Woolfolk, William 1917-2003 (Winston Lyon)
WOOLFOLK, William 1917-2003 (Winston Lyon)
See index for CA sketch: Born June 25, 1917, in Centermoriches, NY; died of congestive heart failure July 20, 2003, in Syracuse, NY. Author. Though he never won a major literary award, Woolfolk forged a successful writing career for himself that ranged from comic-book stories to novels and nonfiction. He graduated from New York University with a B.A. in 1938 and then worked for two years as a copywriter before becoming a freelance magazine writer. Serving in the U.S. Army during World War II, he returned home to write for comic books during what is generally considered that medium's Gold Age. Woolfolk did not create any new comic-book heroes, but he was in high demand to write stories about Batman, Captain Marvel, Superman, and other popular characters. One claim to fame he had, however, was in inventing the expression "Holy Moley" for Captain Marvel. During this time, Woolfolk also founded and briefly ran O. W. Comics. He earned ten times the average comic-book writer's salary, but when the era of the comics waned, he decided to move on. He became a contributor of stories to magazines such as Scene and Shock during the 1950s and early 1960s; meanwhile, the 1950s also saw the beginning of his long career as a novelist beginning with 1953's The Naked Hunter. His My Name Is Morgan (1963) was a Literary Guild selection and was followed by Criminal Court (1966), which Woolfolk published under the pseudonym Winston Lyon. Woolfolk also wrote two novels under the Lyon pen name that were based on the Batman character: Batman vs. Three Villains of Doom (1966), which was based on the television series, and Batman vs. the Fearsome Foursome (1967), a novelization of a "Batman" film. Beginning in 1961, Woolfolk started writing for the television series The Defenders and is credited with penning two screenplays that were nominated for Emmy awards. He also continued to write novels, among them Maggie: A Love Story (1971), The President's Doctor (1975), The Sendai (1981), and his last novel, The Adam Project (1984).

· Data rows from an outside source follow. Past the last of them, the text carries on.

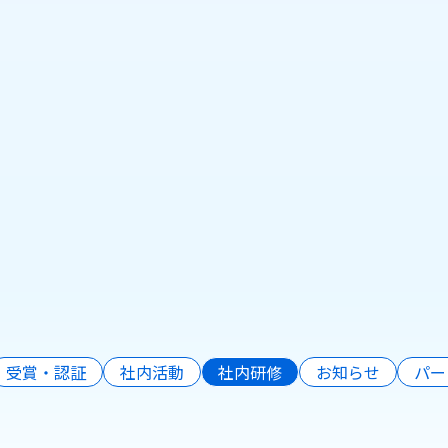
bセミナー開催のご案内】 「こんなこと
ら…」をAI映像活用で実現
日
受賞・認証
社内活動
社内研修
お知らせ
パー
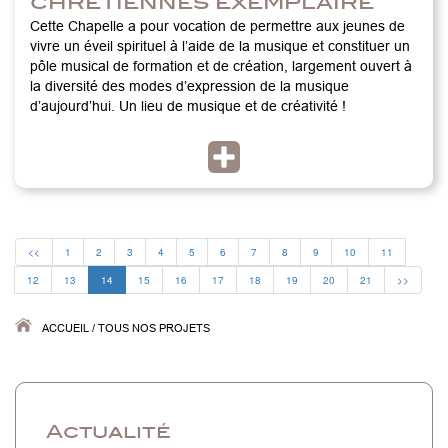
chrétiennes exemplaire
Cette Chapelle a pour vocation de permettre aux jeunes de
vivre un éveil spirituel à l’aide de la musique et constituer un
pôle musical de formation et de création, largement ouvert à
la diversité des modes d’expression de la musique
d’aujourd’hui. Un lieu de musique et de créativité !
<<
1
2
3
4
5
6
7
8
9
10
11
12
13
14
15
16
17
18
19
20
21
>>
ACCUEIL
/
TOUS NOS PROJETS
Actualité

Woolfolk wrote two books about parenting, too: The Great American Birth Rite (1975), which he wrote with his wife, and Daddy's Little Girl: The Unspoken Bargain between Fathers and Their Daughters (1982), which he wrote with his daughter, Donna Woolfolk Cross. Although Woolfolk made a good living writing books, he is often best remembered for his early comic books; in 2002 Comic-Con International awarded him its Inkpot Award for his contributions to the genre.
OBITUARIES AND OTHER SOURCES:
Los Angeles Times, August 10, 2003, p. B17.
New York Times, August 9, 2003, p. A12.
Washington Post, August 11, 2003, p. B5.